We were tired. The heat was killing us both. There was a hunger in the stomach and pain in our legs. But there was also something calling to us. The unknown, a willingness to explore and the knowledge that our destination was so close. So we headed back to were the path diverged and took the right hand path. In a few minutes, we arrived at a village and we heard the water from a nearby river. Sure enough, ahead of us, stood the first of many living root bridges that dotted this part of the world:
Yeah, I was a believer. These living root bridges really did exist. And my goodness, it was scary to cross. There was a bit of shaking, and those rapids beneath were terrifying as they were loud. But they were a crossing point, and something that definitely put a few hairs on my chest. Amazing, as these bridges could live up to 200 years. Amazing, as despite all the modern technology available, these would outlast the modern steel footbridges that were placed elsewhere in the valley. Amazing as this was a piece of human ingenuity from the depths of antiquity. How long have people been tapping the roots of these vast trees to cross the river? When was this discovered? And it is interesting to see its spread along this part of India. The local interactions, the flow of knowledge across the land. An anthropological feast for the senses as well as a feat of engineering, merging a biological and ecological wonder into a humble bridge for local residents to go about their daily business.

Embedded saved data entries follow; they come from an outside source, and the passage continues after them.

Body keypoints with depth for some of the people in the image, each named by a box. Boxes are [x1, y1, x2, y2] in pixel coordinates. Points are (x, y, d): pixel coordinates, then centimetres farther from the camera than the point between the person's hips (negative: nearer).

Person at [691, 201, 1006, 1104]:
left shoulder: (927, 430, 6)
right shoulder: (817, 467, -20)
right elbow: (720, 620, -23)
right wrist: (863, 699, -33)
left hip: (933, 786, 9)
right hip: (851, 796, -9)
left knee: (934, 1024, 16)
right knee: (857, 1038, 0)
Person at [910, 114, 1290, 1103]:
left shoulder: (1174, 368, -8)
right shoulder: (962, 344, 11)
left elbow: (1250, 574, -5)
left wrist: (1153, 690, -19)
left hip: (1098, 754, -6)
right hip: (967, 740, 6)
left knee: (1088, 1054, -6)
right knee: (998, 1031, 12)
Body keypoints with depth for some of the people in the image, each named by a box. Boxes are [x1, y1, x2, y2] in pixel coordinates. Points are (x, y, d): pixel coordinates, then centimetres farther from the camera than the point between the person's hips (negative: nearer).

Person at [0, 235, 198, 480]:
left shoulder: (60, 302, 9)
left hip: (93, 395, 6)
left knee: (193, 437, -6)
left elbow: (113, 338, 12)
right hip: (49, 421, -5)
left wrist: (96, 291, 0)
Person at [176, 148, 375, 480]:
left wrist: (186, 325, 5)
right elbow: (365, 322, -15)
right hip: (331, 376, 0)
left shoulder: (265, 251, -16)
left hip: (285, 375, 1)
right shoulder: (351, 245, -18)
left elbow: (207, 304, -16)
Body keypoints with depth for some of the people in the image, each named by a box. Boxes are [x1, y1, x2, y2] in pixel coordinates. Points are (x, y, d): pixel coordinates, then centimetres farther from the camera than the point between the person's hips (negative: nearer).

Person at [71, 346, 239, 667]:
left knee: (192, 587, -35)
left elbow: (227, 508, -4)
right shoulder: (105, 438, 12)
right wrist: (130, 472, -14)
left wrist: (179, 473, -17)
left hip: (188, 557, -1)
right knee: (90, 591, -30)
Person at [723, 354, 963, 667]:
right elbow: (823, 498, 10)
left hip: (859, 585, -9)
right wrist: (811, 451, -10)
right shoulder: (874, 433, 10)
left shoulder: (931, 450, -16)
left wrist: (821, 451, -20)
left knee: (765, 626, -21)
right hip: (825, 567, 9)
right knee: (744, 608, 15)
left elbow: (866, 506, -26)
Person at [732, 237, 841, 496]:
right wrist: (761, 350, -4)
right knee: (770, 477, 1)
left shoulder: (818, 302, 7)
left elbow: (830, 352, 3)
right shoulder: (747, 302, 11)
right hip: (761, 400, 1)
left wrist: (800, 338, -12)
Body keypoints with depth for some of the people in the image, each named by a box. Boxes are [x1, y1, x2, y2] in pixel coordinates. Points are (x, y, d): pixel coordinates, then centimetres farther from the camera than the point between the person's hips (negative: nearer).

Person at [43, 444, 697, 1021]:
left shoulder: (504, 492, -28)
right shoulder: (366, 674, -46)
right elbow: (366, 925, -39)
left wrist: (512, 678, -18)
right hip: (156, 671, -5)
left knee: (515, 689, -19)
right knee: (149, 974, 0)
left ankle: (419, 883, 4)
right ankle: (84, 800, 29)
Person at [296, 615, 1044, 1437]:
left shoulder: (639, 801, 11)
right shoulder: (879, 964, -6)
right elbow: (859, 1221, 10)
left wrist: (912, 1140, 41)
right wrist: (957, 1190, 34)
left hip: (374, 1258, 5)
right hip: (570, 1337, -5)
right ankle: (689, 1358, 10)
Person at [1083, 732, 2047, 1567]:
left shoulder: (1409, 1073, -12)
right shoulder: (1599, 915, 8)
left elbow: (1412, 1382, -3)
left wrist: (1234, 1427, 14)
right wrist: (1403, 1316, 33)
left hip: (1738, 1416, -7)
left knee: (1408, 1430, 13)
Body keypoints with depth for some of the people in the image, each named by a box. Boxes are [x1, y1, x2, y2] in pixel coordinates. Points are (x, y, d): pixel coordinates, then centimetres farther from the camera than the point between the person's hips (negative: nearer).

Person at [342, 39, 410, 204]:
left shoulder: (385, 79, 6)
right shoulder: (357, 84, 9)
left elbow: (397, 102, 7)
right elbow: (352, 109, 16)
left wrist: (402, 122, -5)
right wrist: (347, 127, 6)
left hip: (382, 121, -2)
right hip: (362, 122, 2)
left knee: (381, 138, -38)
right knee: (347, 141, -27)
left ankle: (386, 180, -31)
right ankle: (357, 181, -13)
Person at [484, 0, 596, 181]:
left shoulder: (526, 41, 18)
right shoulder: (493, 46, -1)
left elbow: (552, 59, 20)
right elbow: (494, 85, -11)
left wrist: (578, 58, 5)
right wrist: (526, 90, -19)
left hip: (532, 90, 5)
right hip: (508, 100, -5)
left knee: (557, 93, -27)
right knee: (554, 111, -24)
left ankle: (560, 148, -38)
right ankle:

But…ah yes, there is always a but…there was another bridge that I wanted to see. And it was in the next village. Time was running out. Climbing back up to the road would be no fun in the dark, but we had both come so far. So on we pressed, further into the forest, crossing stream after stream, some on those wonderful wooden bridges of the living trees and some on shaky modern suspension bridges of wire and concrete. But there was one bridge I had to see, unique in the world, and possibly the highlight of my trip to India. It was coming up to 5pm, the sun was fast descending behind the hills and time was limited as we virtually ran the rest of the way to Nongriat Village. Up a final set of steps, round a corner and suddenly, there it was, before my eyes, a wonder to behold!
Getting there and away:
There are plenty of root tree bridges in the Khasi and Janita Hills Districts of Meghalaya, but the ‘double deck’ living root bridge that is unique (yes, the only known double decker in the world – another record for India), is only found near Cherrapunjee. It is 13km from Cherrapunjee town, 8km by road and 5km by foot down some damn steep steps. Take good footwear, be prepared to go barefoot on the slippery granite parts and take supplies. Be prepared for wild weather and sudden changes, and to be blunt, you need to be fairly fit to do this. But the challenge is there, waiting to be discovered. And remember, there are people living here. If they can climb up and down those steps, so can you…enjoy it, respect it and love it!